### Material provided
╭──

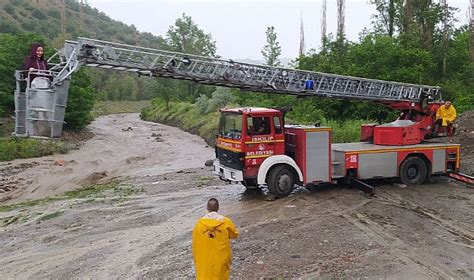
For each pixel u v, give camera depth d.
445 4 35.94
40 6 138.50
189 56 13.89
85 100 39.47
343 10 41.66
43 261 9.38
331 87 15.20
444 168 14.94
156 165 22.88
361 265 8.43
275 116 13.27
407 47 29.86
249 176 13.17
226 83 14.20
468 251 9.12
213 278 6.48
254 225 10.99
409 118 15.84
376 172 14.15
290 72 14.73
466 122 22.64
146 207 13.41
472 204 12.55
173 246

╰──
╭──

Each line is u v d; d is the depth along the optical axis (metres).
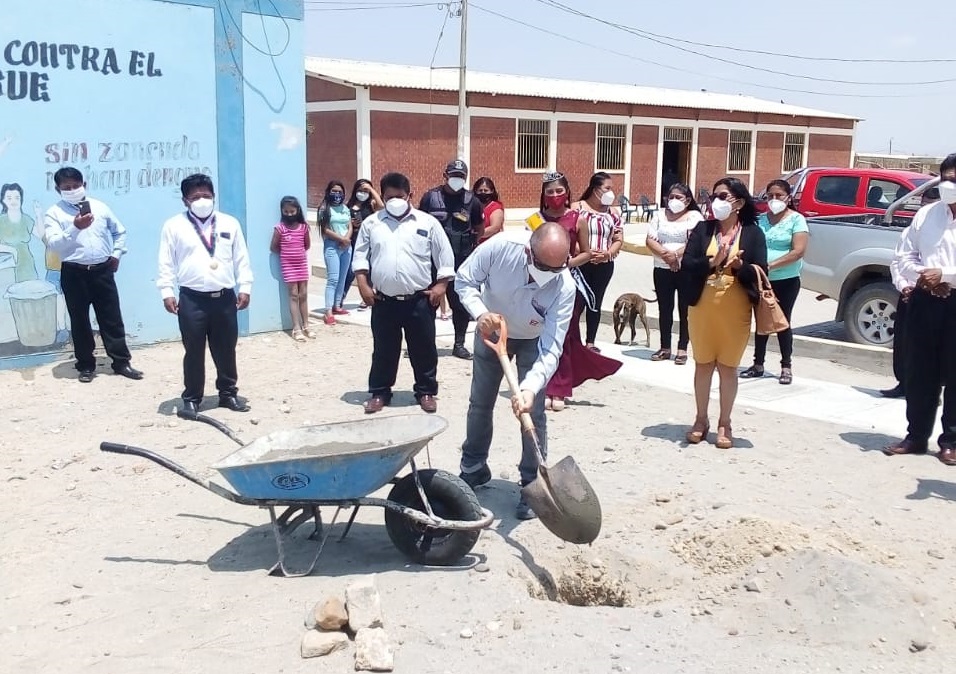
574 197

╰──

In the material above, find the lines that contain "depth" and show them.

### Written solution
For each pixel u v, give camera depth d.
Each line is u v d; d is the depth along the optical axis (metres).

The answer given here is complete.